--- EXTRACT ---
Capital Market Authority (CMA)

Agency overview
- Formed: July 2003; 23 years ago
- Jurisdiction: The Kingdom of Saudi Arabia
- Headquarters: Riyadh, Saudi Arabia
- Agency executive: Mohammed A. El-Kuwaiz, Chairman;
- Website: www.cma.org.sa

= Capital Market Authority (Saudi Arabia) =

Saudi government financial regulatory authority

The Capital Market Authority (CMA; هيئة السوق المالية) is the Saudi government's financial regulatory authority responsible for capital markets in Saudi Arabia. The CMA is a government organization applying full financial, legal, and administrative independence, and has direct links with the Prime Minister. Its responsibilities include setting and policing financial rules and regulations and developing the capital markets, this includes regulating the Tadawul, Saudi Arabia's stock exchange. CMA is the first government authority to receive accreditation in institutional structure maturity from the National Enterprises Architecture (NEA) of the e-Government Program Yesser.

==History==
Unofficially started in the early fifties and operated under its own rules until the government set its basic regulations in the eighties. The current Capital Market Law is promulgated and pursuant to Royal Decree No. (M/30) dated 2/6/1424H, (16 June 2003) which formally brought it into existence.

==Functions==
The CMA’s functions are to regulate and develop the Saudi Arabian Capital Market by issuing required rules and regulations for implementing the provisions of Capital Market Law. The basic objectives are to create an appropriate investment environment, boost confidence, and reinforce transparency and disclosure standards in all listed companies, and moreover to protect the investors and dealers from illegal acts in the market.

==Duties==
The CMA is entrusted with the following duties:

- Regulate and develop the capital market and promote appropriate standards and techniques for all sections and entities involved in Securities Trade Operations.
- Protect investors and the public from unfair and unsound practices involving fraud, deceit, cheating, manipulation, and inside information trading.
- Maintain fairness, efficiency, and transparency in transactions of securities.
- Develop appropriate measures to reduce risks pertaining to transactions of securities.
- Develop, regulate, and monitor the issuance of securities and under-trading transactions.
- Regulate and monitor the activities of entities working under CMA.
- Regulate and monitor full disclosure of information related to securities and issuers.

===CMA’s Board===
The CMA is governed by a Board of five (5) full-time Commissioners appointed by the Royal Decree:

- Mr. Mohammed Bin Abdullah Elkuwaiz (Chairman)
--- RECORD SET ---
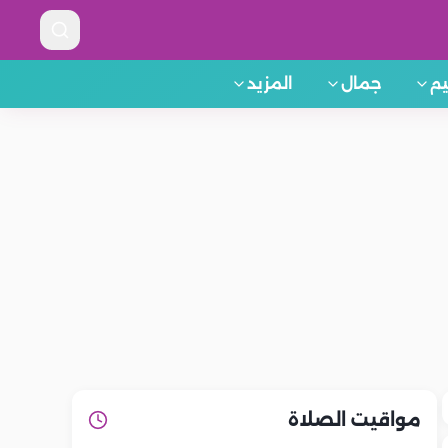
م
جمال
المزيد
مواقيت الصلاة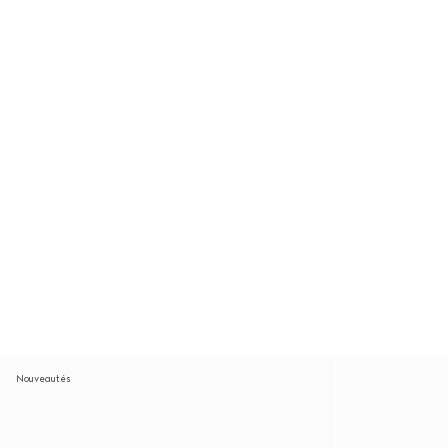
Nouveautés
---
**WHAT IS NEEDED:** Which unfair and unsound practices does the Capital Market Authority text say the CMA must protect investors and the public from? The material has no connection to the Capital Market Authority text.

**WRITTEN ANSWER:** Fraud, deceit, cheating, manipulation, and inside information trading.